Exercise objective:
Copy every line of text in the listing below, character for character, omitting the pictures.

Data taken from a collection
------------------------------

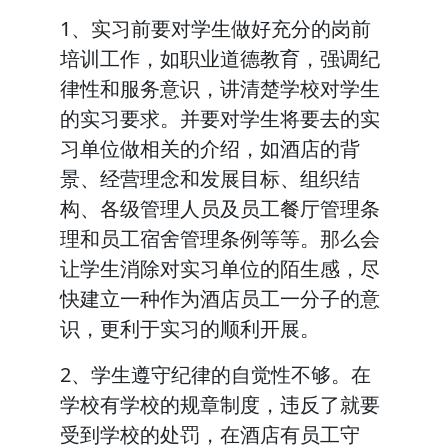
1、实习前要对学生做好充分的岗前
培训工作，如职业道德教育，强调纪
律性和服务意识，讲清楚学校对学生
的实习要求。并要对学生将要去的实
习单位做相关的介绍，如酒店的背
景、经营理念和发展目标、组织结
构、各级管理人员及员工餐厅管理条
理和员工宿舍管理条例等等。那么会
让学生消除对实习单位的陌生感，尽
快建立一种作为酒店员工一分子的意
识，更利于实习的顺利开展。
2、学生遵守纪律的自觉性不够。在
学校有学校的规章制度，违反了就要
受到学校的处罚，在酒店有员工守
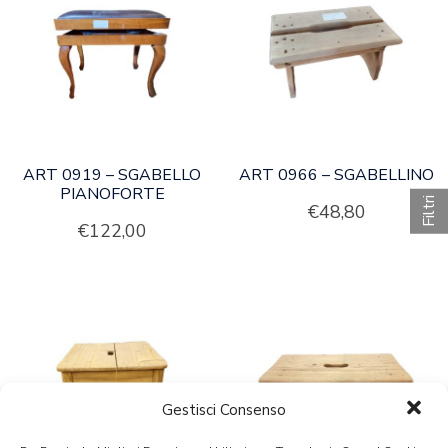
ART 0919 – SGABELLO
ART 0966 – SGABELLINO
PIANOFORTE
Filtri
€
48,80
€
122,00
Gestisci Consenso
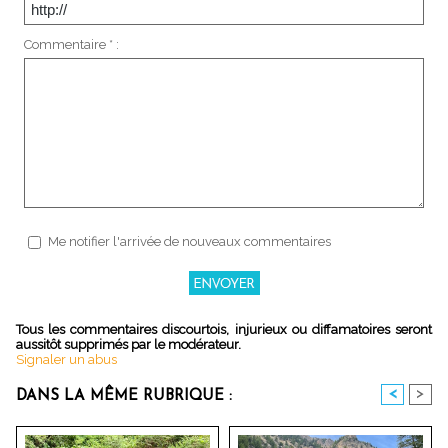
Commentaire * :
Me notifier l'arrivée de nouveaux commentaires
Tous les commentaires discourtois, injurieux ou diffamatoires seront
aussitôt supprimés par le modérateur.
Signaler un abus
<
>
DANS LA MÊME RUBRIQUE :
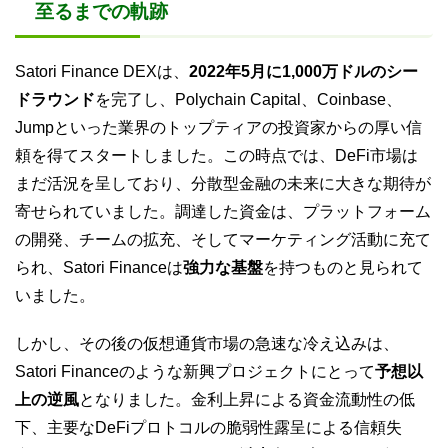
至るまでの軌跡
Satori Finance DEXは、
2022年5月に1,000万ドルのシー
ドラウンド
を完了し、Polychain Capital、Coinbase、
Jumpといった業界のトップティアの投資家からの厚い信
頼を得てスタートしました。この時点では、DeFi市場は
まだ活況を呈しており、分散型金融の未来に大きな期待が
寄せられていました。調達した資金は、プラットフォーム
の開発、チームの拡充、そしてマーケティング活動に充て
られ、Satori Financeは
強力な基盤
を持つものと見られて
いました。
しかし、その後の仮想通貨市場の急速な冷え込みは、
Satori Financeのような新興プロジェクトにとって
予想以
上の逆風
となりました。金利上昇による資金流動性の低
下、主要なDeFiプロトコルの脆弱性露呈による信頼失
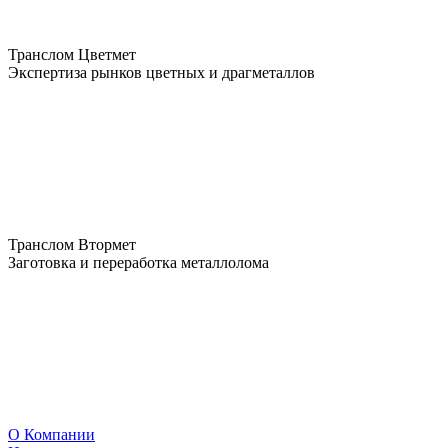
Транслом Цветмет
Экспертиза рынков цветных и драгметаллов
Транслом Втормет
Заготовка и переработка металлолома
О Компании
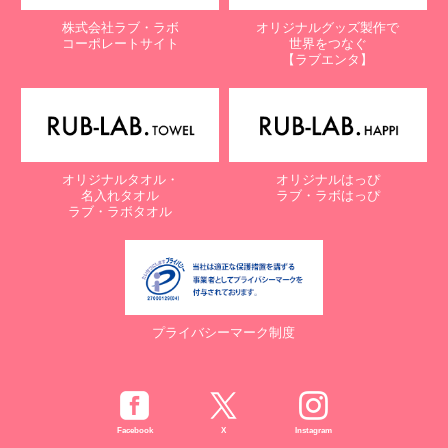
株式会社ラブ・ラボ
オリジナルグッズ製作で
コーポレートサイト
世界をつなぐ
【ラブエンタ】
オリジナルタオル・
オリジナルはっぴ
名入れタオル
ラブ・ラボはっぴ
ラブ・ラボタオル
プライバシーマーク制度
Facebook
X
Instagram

------------------------------

Your response:
1、实习前要对学生做好充分的岗前
培训工作，如职业道德教育，强调纪
律性和服务意识，讲清楚学校对学生
的实习要求。并要对学生将要去的实
习单位做相关的介绍，如酒店的背
景、经营理念和发展目标、组织结
构、各级管理人员及员工餐厅管理条
理和员工宿舍管理条例等等。那么会
让学生消除对实习单位的陌生感，尽
快建立一种作为酒店员工一分子的意
识，更利于实习的顺利开展。
2、学生遵守纪律的自觉性不够。在
学校有学校的规章制度，违反了就要
受到学校的处罚，在酒店有员工守
ART 0919 – SGABELLO
ART 0966 – SGABELLINO
PIANOFORTE
Filtri
€
48,80
€
122,00
Gestisci Consenso
Commentaire * :
Me notifier l'arrivée de nouveaux commentaires
Tous les commentaires discourtois, injurieux ou diffamatoires seront
aussitôt supprimés par le modérateur.
Signaler un abus
<
>
DANS LA MÊME RUBRIQUE :
至るまでの軌跡
Satori Finance DEXは、
2022年5月に1,000万ドルのシー
ドラウンド
を完了し、Polychain Capital、Coinbase、
Jumpといった業界のトップティアの投資家からの厚い信
頼を得てスタートしました。この時点では、DeFi市場は
まだ活況を呈しており、分散型金融の未来に大きな期待が
寄せられていました。調達した資金は、プラットフォーム
の開発、チームの拡充、そしてマーケティング活動に充て
られ、Satori Financeは
強力な基盤
を持つものと見られて
いました。
しかし、その後の仮想通貨市場の急速な冷え込みは、
Satori Financeのような新興プロジェクトにとって
予想以
上の逆風
となりました。金利上昇による資金流動性の低
下、主要なDeFiプロトコルの脆弱性露呈による信頼失
Транслом Цветмет
Экспертиза рынков цветных и драгметаллов
Транслом Втормет
Заготовка и переработка металлолома
О Компании
株式会社ラブ・ラボ
オリジナルグッズ製作で
コーポレートサイト
世界をつなぐ
【ラブエンタ】
オリジナルタオル・
オリジナルはっぴ
名入れタオル
ラブ・ラボはっぴ
ラブ・ラボタオル
プライバシーマーク制度
Facebook
X
Instagram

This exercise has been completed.